ÖZET
Amaç:
Ektopik gebeliğin tedavisinde sıklıkla tek bir doz folik asit antagonisti olan metotreksat (MTX) kullanılır. Bununla birlikte, over rezervi üzerinde MTX tedavisinin güvenliği tartışmalıdır. Bu çalışmanın amacı, tek doz MTX kaynaklı sıçan over toksisitesi üzerinde folinik asit, gonadotropin salgılatıcı hormon (GnRH) agonisti ve GnRH antagonisti etkilerini değerlendirmektir.
Gereç ve Yöntem:
Toplam 40 Wistar albino sıçan, rastgele beş eşit gruba ayrıldı. Kontrol grubu dışındaki tüm hayvanlara kas içine MTX enjeksiyonu uygulandı. Kontrol grubuna sadece fizyolojik salin çözeltisi verilirken, MTX grubuna MTX dışında bir tedavi uygulanmadı. MTX + lökovorin grubuna MTX uygulamasının ardından, 24 saat sonra lökovorin tedavisi uygulandı. MTX + GnRHa grubuna MTX ile eşzamanlı olarak triptorelin asetat ve MTX tedavisi uygulandı. MTX + GnRHant grubuna MTX ile setrorelix asetat tedavisi verildi.
Bulgular:
Anti-müllerian hormon (AMH) düzeyi açısından kontrol grubu ile MTX, MTX + GnRHa, MTX + GnRHant ve MTX + folinik asit grupları benzer bulundu.

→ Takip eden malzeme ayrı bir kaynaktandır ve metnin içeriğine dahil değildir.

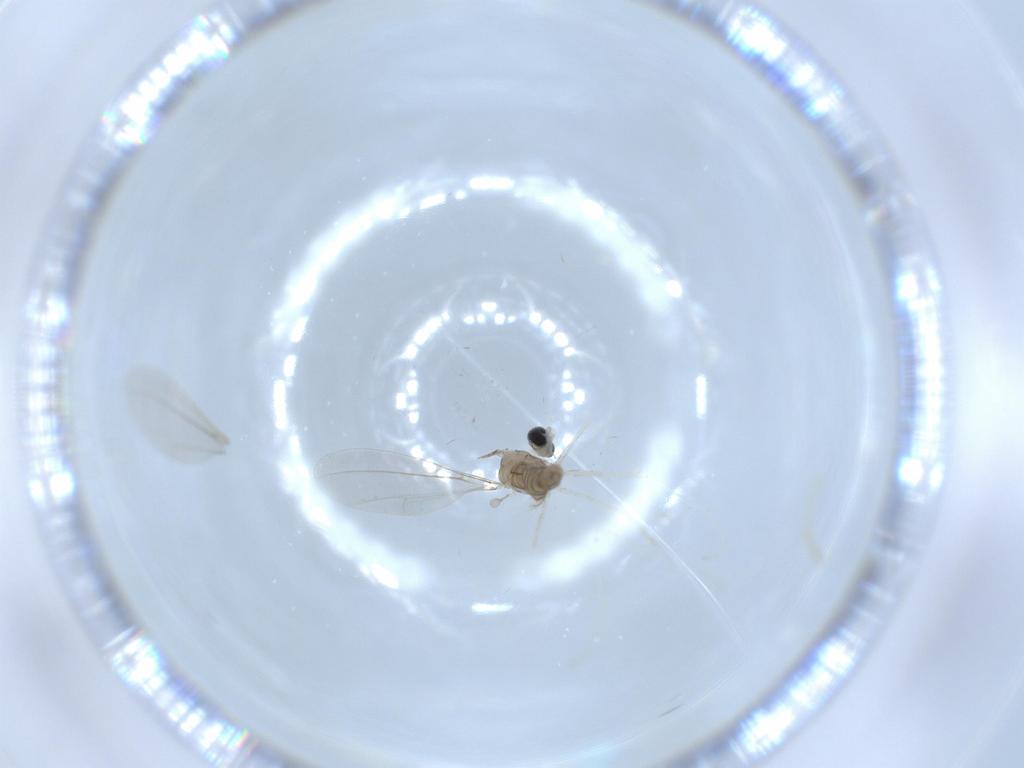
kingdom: Animalia
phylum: Arthropoda
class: Insecta
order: Diptera
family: Cecidomyiidae
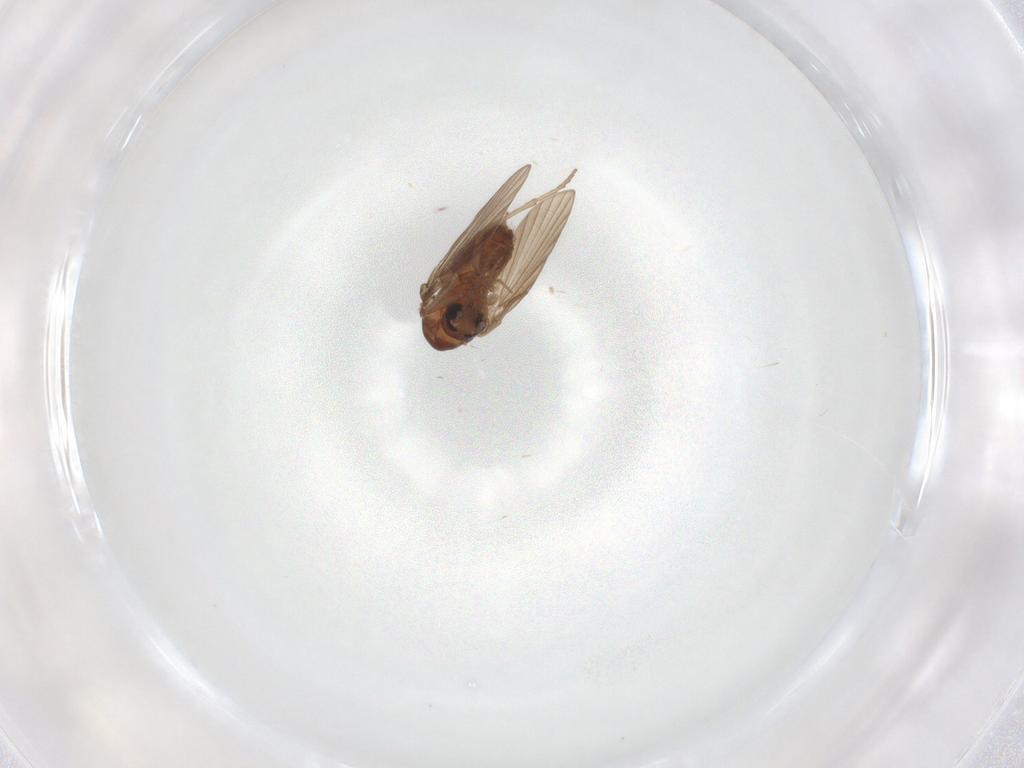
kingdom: Animalia
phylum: Arthropoda
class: Insecta
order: Diptera
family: Psychodidae
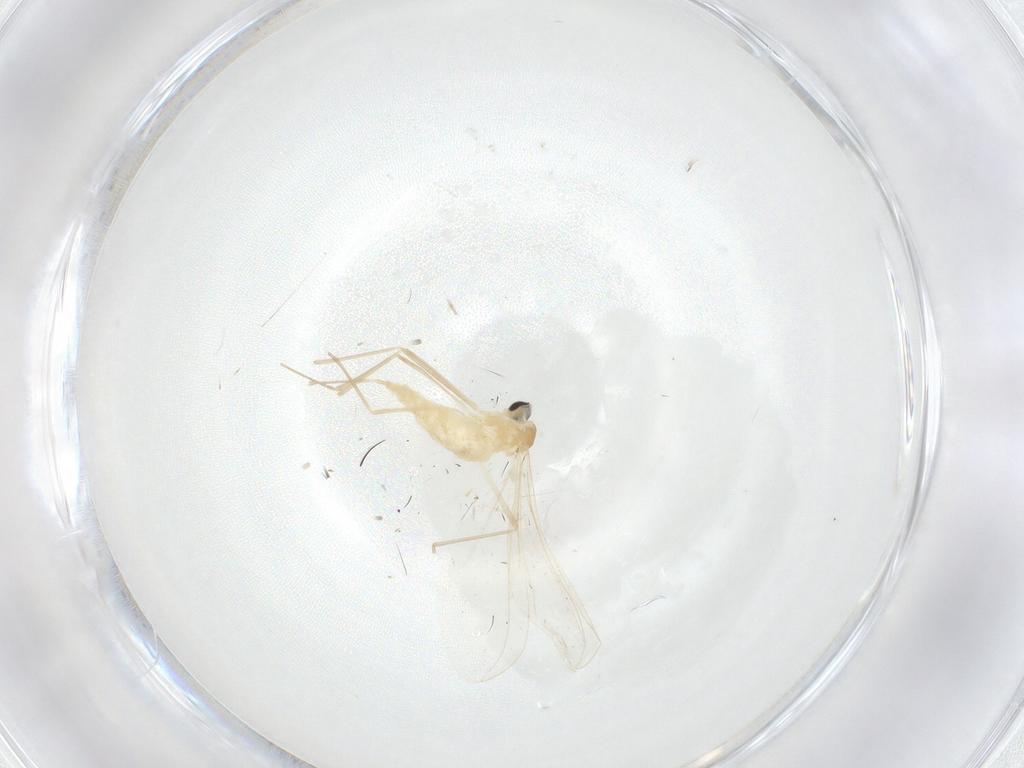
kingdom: Animalia
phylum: Arthropoda
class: Insecta
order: Diptera
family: Cecidomyiidae
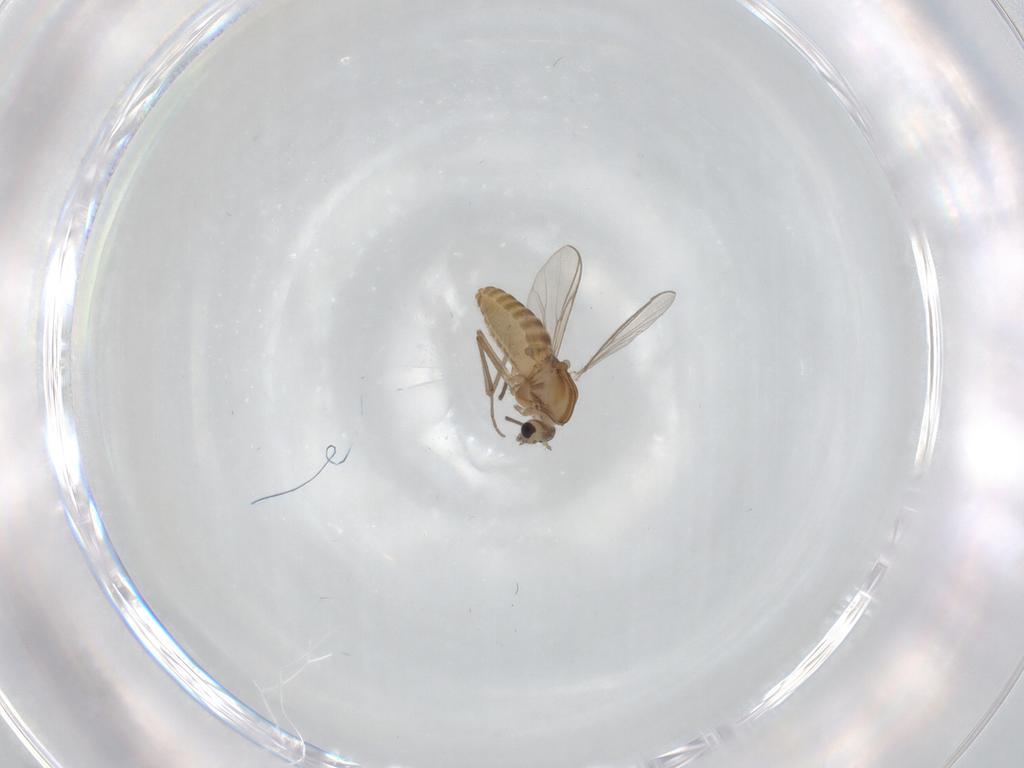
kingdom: Animalia
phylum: Arthropoda
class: Insecta
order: Diptera
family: Chironomidae
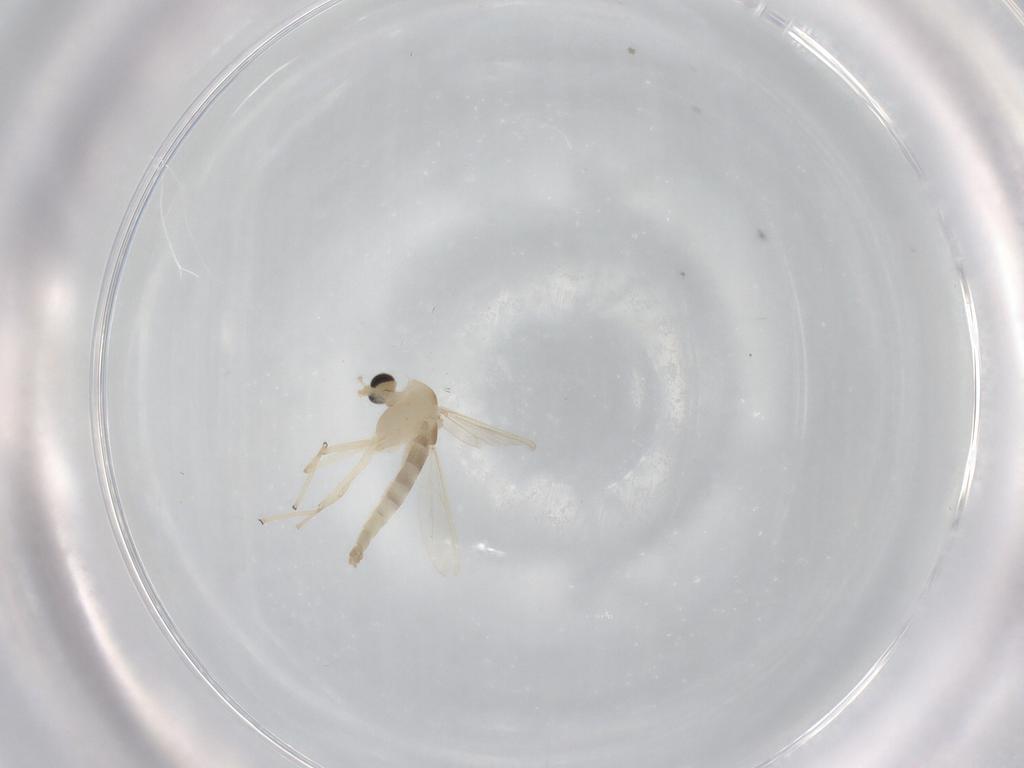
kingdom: Animalia
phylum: Arthropoda
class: Insecta
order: Diptera
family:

Primordiyal folikül sayısı açısından ise sadece MTX grubunun folikül sayısının kontrol grubuna göre daha düşük olduğu (p=0,004), diğer grupların ise kontrol grubu ile benzer olduğu bulundu. MTX + folinik asit (p=0,001) ve MTX + GnRHa’nın (p=0,002) AMH düzeyinin sadece MTX ile tedavi edilen gruba göre daha yüksek olduğu bulundu. Primordiyal, primer, sekonder ve tersiyer folikül sayıları MTX’in yanına folinik asit veya GnRHa veya GnRHant ilave edilen gruplarda, sadece MTX ile tedavi edilen gruba göre anlamlı ölçüde daha yüksekti.
Sonuç:
Bildiğimiz kadarıyla, bu çalışma, tek doz MTX uygulamasının over rezervi ve AMH seviyeleri üzerindeki zararlı etkilerini azaltmak için kullanılabilecek ilk deneysel araştırmadır. Tek doz MTX uygulamasının yumurtalık rezervi üzerindeki olumsuz etkisi bilinmesine rağmen, bu çalışmanın sonuçları bu etkinin eşzamanlı GnRHa, GnRHant veya folinik asit uygulamasıyla azaltılabileceğini göstermektedir. Bu sonuçları doğrulamak için, daha kapsamlı laboratuvar çalışmalarına ve randomize kontrollü klinik araştırmalara ihtiyaç vardır.